Algo que marcou a infância de Leonor e da irmã foi a presença dos pais na sua educação, tal como acontece na maior parte das famílias. "Cresceram com os pais. Felipe deixava os amigos para ir dar banho às filhas, fez questão de estar presente sempre que a sua agenda o permitia", sublinha. Felipe e Letizia partilharam a tarefa de levar e ir buscar as filhas à escola. Também quiseram integrar-se com os amigos e as suas famílias. "Eles também participavam nas festas de anos onde os pais estão presentes e juntaram-se com eles para outras atividades, com aqueles que tinham mais afinidades", esclarece Carmen Enríquez.
José Antonio Zarzalejos fala também da inédita relação das filhas com os pais dentro das monarquias. "Os reis não deixaram a educação das filhas em mãos de tutores, assumiram eles diretamente a educação. Favoreceu ter uma vida mais normal, estiveram muito presentes", frisa.
Durante estes anos a princesa Leonor esteve muito protegida dos meios de comunicação. "Quase não a vimos. As aparições foram contadas. Uma fotografia da família no Natal, na Páscoa com a família, em Maiorca, e depois escolheram alguma visita cultural para que tivessem alguma visibilidade." Na infância, durante as ausências dos pais, foi a avó materna que ficou com as netas e organizava o seu dia a dia. "Letizia tem uma grande confiança na sua mãe", indica Enríquez. Os reis eméritos gostavam de ter tido um maior contacto com elas e dizem que a rainha Sofia queria ter tido mais liberdade para estar com as netas. "Quando começaram a ser conhecidos os escândalos económicos do rei Juan Carlos I, a relação com Corinna Larsen...foi difícil", clarifica.
A relação de mãe e filha é muito boa e estreita, também com a irmã Sofia, "são muito amigas. Leonor protege muito a irmã mais nova", explica a jornalista. Para Carmen Enríquez, os reis fizeram um trabalho muito bom com as filhas. "Quando nasceram, como a maioria dos progenitores, o seu principal desejo era serem os melhores pais para as filhas, e conseguiram-no."

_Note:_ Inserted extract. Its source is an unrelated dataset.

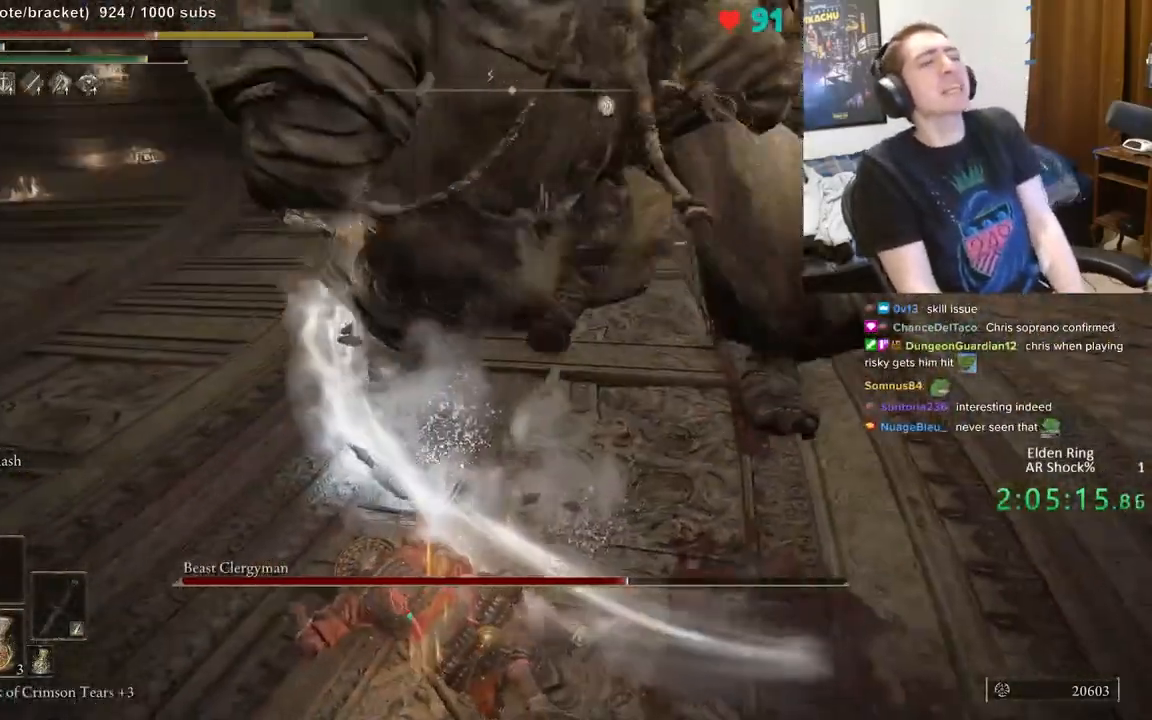
{"buttons": [], "left_stick": "up", "right_stick": "center", "events": [[83, "B", "down"], [183, "left_stick", "down-left"], [300, "B", "up"], [300, "left_stick", "up-left"], [350, "left_stick", "up"], [367, "B", "down"], [467, "B", "up"]]}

Tal como aconteceu com o pai, a Princesa das Astúrias vai ter de se acostumar à pressão mediática e social em relação aos temas do coração. Alguns meios publicaram a existência de um namorado em Gales, onde estudou, "nada que se tenha confirmado", explica Enríquez. Para já, a Princesa das Astúrias não tem relação com a realeza europeia. "Letizia teve cuidado para as suas filhas não darem a imagem de serem só princesas, e as suas amizades estão fora da realeza e da aristocracia."